Today, Myers sells handcrafted wallets, purses and handbags made from recycled materials. Instead of making handbags from leather, she repurposes the material from discarded rafting inner tubes. She also makes comic book-themed wallets by sewing artwork from recycled comic books into the fabric.
Brooks' and Myers’ similar approach to crafting things with recycled materials for others brought them together about five years ago at a traveling pop-up market. Since then, the two have struck up a friendship, and they help each other work in their respective studios.
Myers said visiting Brooks' studio was surprising because most artists’ studios can be pretty messy.
“She’s very neat and put together," Myers said. "I joke sometimes to her that she’s the most grown-up friend I have.”
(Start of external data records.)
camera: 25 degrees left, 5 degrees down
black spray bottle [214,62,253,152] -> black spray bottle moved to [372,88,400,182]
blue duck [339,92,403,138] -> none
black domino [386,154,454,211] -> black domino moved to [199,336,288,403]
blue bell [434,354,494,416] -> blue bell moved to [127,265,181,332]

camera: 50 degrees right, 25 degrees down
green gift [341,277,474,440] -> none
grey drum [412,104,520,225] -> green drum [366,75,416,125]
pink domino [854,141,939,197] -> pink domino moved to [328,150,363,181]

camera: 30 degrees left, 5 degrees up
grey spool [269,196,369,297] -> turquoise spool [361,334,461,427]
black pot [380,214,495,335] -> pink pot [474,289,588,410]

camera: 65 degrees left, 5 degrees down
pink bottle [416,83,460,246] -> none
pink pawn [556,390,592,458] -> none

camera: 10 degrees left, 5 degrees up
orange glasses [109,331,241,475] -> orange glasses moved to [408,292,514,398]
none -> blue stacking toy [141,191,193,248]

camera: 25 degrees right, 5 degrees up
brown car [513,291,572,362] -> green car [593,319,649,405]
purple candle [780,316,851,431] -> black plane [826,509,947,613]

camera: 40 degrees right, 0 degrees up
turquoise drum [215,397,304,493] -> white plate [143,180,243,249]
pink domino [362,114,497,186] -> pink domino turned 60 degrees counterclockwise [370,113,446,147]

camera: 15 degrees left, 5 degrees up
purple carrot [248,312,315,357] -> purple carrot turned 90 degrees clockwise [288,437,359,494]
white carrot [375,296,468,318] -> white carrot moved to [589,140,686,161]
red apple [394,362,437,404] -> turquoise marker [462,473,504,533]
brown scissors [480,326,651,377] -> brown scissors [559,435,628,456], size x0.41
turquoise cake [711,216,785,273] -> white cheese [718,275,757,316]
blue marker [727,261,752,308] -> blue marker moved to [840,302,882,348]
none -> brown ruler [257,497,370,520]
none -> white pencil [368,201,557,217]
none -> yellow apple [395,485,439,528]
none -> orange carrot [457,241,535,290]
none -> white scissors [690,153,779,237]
Brooks’ orderliness is certainly helpful in maintaining her business.
“There's a lot of skills and knowledge and understanding of materials (in bookmaking),” Brooks said.
Brooks said the bookmaking community is relatively small, and she doesn’t know of anyone who does things quite like her. While she knows of one other bookbinder who uses recycled materials such as scrap vinyl from billboards, her products generally differ from other bookmakers in the community.
Bookbinding businesses, such as Oklahoma City’s Ace Bookbinding Company, specialize in repairing old and damaged books for clients. Ace Bookbinding Company's most popular services include Bible repair, printing and soft- to hard-back conversions. According to their website, they use only “genuine animal hide skin leathers” for binding.
Brooks, on the other hand, obtains recycled and reused materials for her art in any way she can.
“I have teachers donate the composition notebooks to me at the end of the year that are half used, and they still have all this great paper in it that normally would just be thrown away,” Brooks said.
In addition to her workshops in Tulsa, Brooks started offering a build-your-own-book option at art shows and markets across the region where she sells her work.
“You can come to my little pop-up market and pick out your book cover and all your paper, and I help you put it together,” Brooks said. “I've only done it once, and it became my best-selling item that day.”
Brooks’ beginner workshops typically focus on the essential components of bookmaking — learning to use the tools and three basic book structures. Brooks also offers more advanced classes that are several hours long and teach more complicated binding techniques.
“If you have any kind of creativity in you, you can take what I teach you and put your own spin on it to make little gifts for people,” Brooks said.
Brooks said in addition to keeping things out of the landfill and teaching people a new craft, she also takes pride in knowing she created something for someone that brings them joy.
“Personal stories about how people use their books are really rewarding. I see those results are continuous — it's not just a one-time thing,” Brooks said. “People are always using it, and it's always involved in their lives now. I like knowing that.”
Editor’s note: Ace Bookbinding Company declined to comment.